The owners of an Edina split-level home wanted additional daylight and more connection to the outdoors. A renovation included three box-style additions off the back in order to reimagine or extend key spaces: a screen porch, primary bedroom and en suite.
And for a young family with two active girls, a simple stair would not suffice when going out the back door and into the yard. Instead, a slide is the perfect method of transport.
Now Dixie, a 3-month-old dachshund that is the newest member of the Figueroa family, gets her turn to discover the joys of scooting down the new slide built off the back door of their renovated house. The pooch will have gleeful guides.
"I've gone down it once, and it's surprisingly fast," said Meghan Figueroa, mother of the clan. "Who knows, the girls might be training Dixie to go down soon."
The girls would be Penny, 11, and Mia, 9, daughters of Meghan and husband Patrick, who refurbished their mid-'60s Edina split-level with their kids in mind. But the slide is not just a frolicsome feature.

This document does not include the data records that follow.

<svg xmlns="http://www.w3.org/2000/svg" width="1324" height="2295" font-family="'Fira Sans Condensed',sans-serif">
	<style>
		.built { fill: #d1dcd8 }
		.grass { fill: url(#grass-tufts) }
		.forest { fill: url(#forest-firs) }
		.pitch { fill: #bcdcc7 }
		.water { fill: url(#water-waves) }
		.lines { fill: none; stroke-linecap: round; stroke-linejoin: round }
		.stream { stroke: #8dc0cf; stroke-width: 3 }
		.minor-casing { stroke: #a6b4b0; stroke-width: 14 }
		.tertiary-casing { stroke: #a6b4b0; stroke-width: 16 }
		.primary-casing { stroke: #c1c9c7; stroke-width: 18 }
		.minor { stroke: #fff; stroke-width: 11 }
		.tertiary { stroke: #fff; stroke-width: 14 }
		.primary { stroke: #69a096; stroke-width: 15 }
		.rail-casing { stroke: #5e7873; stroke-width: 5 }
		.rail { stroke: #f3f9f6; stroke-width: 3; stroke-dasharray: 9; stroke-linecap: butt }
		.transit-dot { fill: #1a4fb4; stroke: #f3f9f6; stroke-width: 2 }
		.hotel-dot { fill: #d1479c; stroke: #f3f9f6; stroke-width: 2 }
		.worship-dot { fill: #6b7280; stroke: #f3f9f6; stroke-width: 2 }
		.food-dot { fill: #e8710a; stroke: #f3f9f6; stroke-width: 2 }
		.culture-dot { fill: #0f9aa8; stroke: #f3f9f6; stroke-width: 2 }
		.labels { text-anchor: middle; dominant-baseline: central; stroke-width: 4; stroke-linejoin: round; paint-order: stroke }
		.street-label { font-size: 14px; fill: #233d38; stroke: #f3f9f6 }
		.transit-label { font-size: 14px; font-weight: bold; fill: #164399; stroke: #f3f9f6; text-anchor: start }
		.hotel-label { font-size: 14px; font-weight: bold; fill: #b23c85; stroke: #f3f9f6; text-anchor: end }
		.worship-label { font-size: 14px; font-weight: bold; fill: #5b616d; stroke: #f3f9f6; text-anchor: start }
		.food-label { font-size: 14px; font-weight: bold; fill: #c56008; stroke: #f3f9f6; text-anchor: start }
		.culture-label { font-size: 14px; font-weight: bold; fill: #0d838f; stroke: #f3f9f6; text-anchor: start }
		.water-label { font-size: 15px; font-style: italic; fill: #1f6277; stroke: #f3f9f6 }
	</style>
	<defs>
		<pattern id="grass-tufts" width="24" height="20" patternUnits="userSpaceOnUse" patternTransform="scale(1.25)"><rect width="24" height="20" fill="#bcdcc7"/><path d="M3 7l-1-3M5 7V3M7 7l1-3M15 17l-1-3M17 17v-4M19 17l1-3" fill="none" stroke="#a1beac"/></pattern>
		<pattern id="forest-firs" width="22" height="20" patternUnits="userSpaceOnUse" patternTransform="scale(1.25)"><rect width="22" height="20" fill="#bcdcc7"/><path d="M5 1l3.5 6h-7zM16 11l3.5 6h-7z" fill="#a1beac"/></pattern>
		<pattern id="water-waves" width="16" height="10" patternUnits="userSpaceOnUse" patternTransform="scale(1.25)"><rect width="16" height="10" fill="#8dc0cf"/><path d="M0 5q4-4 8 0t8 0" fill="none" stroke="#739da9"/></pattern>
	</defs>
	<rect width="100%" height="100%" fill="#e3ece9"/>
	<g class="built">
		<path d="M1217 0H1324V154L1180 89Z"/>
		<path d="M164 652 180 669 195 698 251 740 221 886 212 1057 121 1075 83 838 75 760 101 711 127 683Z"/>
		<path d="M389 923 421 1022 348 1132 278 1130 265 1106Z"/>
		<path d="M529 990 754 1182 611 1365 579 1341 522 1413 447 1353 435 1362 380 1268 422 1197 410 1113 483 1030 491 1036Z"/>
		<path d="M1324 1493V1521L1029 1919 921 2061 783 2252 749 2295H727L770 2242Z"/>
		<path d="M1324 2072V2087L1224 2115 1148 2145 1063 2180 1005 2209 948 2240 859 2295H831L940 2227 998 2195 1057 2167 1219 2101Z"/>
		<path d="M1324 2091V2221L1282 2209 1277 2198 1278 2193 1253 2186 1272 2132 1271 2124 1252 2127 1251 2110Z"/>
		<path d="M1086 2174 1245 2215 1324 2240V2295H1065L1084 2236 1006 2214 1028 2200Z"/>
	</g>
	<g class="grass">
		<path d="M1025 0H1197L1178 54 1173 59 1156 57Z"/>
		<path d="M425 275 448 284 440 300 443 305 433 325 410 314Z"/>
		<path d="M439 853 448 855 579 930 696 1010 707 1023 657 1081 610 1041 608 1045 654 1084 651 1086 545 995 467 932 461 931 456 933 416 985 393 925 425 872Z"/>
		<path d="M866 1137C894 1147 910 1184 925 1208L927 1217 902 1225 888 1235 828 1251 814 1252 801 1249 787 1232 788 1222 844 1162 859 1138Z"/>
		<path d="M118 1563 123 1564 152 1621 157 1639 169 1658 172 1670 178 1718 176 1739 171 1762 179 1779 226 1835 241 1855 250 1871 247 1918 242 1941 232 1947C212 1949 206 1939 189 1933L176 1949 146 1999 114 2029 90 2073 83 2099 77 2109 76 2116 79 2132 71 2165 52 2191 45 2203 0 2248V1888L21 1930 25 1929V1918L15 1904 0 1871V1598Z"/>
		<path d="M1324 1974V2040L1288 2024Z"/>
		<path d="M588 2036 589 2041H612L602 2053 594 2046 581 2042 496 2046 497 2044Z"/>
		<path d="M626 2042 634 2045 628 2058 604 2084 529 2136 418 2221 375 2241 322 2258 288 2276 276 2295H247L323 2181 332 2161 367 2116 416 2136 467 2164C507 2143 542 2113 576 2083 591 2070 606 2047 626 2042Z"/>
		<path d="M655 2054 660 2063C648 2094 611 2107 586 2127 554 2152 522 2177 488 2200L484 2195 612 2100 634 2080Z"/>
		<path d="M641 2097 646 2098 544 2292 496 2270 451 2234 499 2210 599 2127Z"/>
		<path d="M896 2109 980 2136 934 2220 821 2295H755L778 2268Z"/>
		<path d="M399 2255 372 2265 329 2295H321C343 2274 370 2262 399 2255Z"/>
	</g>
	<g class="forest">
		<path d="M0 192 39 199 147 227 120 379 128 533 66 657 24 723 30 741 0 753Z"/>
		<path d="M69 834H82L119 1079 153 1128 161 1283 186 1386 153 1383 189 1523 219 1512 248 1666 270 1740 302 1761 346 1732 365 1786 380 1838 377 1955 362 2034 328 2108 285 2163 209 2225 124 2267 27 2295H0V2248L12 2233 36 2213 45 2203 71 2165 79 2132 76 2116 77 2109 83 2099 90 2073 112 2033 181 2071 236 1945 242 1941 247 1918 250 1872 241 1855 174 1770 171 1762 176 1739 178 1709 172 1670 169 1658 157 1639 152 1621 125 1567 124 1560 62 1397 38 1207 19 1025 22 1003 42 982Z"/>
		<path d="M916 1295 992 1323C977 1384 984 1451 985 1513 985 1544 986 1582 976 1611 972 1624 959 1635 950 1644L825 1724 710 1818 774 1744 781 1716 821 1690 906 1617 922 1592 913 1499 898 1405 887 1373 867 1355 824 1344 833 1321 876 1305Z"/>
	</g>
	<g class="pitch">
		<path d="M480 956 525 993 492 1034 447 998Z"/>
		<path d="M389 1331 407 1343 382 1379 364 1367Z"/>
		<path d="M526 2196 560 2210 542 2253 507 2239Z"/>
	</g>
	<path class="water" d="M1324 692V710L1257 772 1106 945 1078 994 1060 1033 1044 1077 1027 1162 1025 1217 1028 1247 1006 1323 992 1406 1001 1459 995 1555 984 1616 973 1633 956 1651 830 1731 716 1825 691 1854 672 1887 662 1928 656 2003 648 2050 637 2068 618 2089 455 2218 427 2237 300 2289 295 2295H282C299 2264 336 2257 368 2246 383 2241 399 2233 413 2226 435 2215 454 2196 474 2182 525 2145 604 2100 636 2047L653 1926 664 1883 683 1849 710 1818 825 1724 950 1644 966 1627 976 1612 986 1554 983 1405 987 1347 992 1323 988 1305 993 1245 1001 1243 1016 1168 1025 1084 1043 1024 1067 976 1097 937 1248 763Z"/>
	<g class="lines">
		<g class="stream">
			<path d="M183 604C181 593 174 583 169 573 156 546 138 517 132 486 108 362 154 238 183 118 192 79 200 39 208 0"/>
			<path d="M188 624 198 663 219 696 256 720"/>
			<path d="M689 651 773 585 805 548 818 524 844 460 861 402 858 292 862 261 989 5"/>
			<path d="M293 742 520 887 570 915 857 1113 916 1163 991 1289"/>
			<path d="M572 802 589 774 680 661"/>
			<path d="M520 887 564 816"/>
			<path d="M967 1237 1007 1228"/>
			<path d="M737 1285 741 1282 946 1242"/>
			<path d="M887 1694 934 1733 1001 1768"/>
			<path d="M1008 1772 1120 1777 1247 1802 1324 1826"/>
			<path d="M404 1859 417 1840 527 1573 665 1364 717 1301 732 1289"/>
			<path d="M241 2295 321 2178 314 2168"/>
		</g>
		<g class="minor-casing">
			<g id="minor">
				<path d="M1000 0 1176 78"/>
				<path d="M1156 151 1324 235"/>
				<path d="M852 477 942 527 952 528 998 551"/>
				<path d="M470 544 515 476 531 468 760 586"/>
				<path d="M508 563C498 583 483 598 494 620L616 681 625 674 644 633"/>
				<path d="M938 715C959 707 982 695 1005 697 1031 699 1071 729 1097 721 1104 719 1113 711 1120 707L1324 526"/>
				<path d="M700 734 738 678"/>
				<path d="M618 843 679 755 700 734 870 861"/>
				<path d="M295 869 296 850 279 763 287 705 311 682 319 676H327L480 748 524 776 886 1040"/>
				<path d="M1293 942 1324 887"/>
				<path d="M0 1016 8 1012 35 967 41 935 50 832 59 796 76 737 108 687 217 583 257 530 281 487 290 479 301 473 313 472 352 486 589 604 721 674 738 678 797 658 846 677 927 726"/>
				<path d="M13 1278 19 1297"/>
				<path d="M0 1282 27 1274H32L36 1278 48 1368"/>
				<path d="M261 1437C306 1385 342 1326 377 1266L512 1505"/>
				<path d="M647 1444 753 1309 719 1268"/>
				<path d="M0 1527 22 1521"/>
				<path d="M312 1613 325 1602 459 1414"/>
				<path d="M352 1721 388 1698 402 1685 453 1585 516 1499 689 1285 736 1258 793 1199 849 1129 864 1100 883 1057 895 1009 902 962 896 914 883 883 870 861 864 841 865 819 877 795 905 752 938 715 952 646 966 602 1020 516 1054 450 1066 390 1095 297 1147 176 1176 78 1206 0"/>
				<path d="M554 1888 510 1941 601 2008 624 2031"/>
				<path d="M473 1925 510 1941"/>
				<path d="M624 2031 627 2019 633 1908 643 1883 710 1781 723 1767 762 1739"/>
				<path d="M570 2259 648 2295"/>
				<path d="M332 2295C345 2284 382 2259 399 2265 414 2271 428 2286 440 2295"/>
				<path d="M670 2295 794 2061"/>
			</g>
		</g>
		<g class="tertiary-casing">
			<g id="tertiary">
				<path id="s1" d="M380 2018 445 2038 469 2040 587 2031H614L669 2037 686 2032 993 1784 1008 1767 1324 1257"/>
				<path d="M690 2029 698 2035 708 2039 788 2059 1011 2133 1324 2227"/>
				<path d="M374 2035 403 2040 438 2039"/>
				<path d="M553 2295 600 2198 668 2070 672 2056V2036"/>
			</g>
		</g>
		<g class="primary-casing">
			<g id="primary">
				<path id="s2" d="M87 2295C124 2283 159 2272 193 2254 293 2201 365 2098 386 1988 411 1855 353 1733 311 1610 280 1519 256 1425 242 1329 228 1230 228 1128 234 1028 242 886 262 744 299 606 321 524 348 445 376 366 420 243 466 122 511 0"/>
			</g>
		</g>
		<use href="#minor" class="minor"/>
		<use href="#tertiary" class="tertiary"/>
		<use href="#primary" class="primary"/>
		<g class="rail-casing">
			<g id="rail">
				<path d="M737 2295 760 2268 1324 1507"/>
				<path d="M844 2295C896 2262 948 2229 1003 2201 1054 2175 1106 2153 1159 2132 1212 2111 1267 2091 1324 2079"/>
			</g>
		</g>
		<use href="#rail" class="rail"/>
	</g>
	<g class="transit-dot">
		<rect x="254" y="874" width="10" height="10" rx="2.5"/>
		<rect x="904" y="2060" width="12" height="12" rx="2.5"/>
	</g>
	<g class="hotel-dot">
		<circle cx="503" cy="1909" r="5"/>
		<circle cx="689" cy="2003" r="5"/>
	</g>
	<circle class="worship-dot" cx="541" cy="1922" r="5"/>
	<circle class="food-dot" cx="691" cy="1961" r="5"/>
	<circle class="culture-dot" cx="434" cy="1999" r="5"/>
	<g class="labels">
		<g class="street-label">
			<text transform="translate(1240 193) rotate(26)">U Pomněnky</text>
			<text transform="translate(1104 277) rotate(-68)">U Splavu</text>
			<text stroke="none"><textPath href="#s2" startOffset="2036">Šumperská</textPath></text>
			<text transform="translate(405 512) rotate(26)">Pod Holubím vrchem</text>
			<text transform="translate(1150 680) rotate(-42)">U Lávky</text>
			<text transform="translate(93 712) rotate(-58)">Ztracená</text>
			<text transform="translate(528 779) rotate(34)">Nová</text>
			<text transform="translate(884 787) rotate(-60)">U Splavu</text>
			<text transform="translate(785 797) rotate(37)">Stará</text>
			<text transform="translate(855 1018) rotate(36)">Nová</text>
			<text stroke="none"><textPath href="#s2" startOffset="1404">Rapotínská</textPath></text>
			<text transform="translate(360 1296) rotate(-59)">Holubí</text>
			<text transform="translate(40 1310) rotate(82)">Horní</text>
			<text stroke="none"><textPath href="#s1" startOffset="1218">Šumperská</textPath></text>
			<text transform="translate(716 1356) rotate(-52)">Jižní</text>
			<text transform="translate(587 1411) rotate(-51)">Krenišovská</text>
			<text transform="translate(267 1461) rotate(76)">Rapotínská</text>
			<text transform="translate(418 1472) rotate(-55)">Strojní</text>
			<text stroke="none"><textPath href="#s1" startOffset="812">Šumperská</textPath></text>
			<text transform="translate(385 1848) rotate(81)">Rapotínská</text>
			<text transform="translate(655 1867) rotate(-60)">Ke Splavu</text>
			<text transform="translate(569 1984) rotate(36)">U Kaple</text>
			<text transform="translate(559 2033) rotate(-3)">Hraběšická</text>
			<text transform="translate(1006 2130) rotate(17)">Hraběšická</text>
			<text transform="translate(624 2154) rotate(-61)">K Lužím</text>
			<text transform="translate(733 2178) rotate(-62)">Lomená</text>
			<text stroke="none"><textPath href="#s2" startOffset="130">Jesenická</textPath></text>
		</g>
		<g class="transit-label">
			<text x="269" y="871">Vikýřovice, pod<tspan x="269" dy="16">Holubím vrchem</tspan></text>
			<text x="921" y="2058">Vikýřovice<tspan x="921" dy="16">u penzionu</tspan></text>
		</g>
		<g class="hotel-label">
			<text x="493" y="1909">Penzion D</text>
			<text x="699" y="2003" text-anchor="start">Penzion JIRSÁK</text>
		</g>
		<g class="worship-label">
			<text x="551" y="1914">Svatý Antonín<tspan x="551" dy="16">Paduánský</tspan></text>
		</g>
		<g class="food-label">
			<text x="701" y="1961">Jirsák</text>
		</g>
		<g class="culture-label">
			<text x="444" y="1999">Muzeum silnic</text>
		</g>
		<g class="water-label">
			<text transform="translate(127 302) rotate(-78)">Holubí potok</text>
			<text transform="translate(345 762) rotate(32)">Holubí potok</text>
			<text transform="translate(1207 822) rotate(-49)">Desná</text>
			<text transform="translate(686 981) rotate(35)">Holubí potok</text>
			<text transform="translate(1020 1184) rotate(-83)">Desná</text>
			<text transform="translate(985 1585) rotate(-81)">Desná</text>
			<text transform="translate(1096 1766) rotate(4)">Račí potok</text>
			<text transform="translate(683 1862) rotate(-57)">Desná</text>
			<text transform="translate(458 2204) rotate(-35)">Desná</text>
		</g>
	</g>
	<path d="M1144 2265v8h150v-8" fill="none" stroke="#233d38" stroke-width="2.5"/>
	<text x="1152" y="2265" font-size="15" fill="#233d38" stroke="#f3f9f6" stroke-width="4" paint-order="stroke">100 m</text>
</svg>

It is like the cherry on top of a renovation that solves all the issues they wanted to address to turn their house into a forever home: an elevated screen porch that had become their favorite room but that was tattered and rickety; an owners' bedroom and bath that were outdated and inadequate; and a main floor that was disconnected from the backyard.
The family tapped architect Ben Awes of CityDesk Studio to do an efficient remodeling that harmonized all their wishes without duplicative upsizing. That project, playfully called Slip and Slide, is a winner of the Home of the Month contest, a collaboration between the American Institute of Architects-Minnesota and the Star Tribune.
"The renovation is so personalized, it's exactly how we want to live," Patrick said. "There's something very Zen about it."